Richard Fisher, speaking to an audience at Bolsa Mexicana de Valores in Mexico City, noted that Mexico's real economic growth was a blistering 5.5 percent in 2010 and 3.9 in 2011; it took only 12 quarters for the country to reach its pre-recession peak.
Contrastingly, it took the U.S. economy 15 quarters -- or almost an additional year -- to reach its pre-recession peak, he said.
Moreover, Mexico's industrial production surpassed its pre-recession peak at the end of 2010 while U.S. industrial production remains below levels of the recession.
Fisher credited Mexico's economic growth success to fiscal discipline, monetary discipline, trade reforms, privatization of public firms, industry deregulation and banking reforms.
The U.S. enjoys many of these same advantages, but with the glaring exception of fiscal discipline, he said.
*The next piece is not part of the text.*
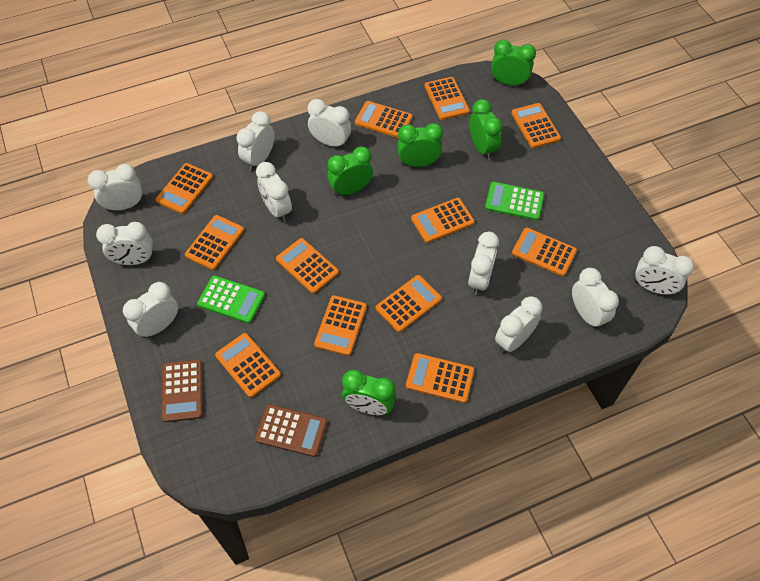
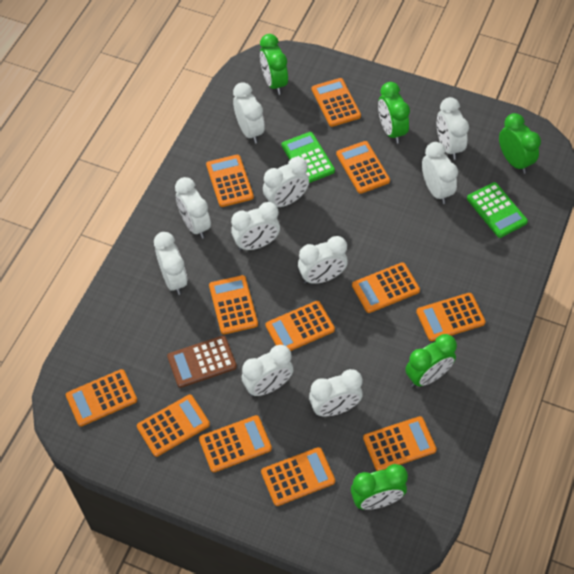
brown calculator: 2 -> 1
Mexico actually has a federal budget while the U.S. government has not agreed on a budget for three years running, said Fisher.
Mexico's budget deficit in 2011 was only 2.5 percent of GDP while U.S. deficit was 8.7 percent. Mexico's national debt-to-GDP ratio is 27 percent while the U.S. national debt-to-GDP ratio is 99 percent.
One reason for Mexico's fiscal success is a law that requires the government to balance the budget except during emergencies (such as the Great Recession).
The U.S. does not have such a law; partly because of this, its debt-to-GDP ratio is projected to rise to 106 percent of GDP in 2012.
U.S. fiscal authorities have not gotten their act together to figure out how to construct and implement a budget that restores confidence by reeling in the nation's long-term deficits and unfunded liabilities while encouraging investment, job creation and risk taking, said Fisher.
Meanwhile, Mexico's fiscal disciplined was implemented in a way that did not hamper economic recovery, he said.
Fisher thinks Mexico's fiscal discipline can serve as a lesson to the U.S. and even to European countries that are currently suffering from national debt woes.
Mexico, moreover, has had tremendous success in fighting inflation; average annual inflation dropped from 20 percent in the 1990s to just 4.4 percent since 2001, Fisher said.
He credited Mexico's success on this front to central bank independence and inflation targeting.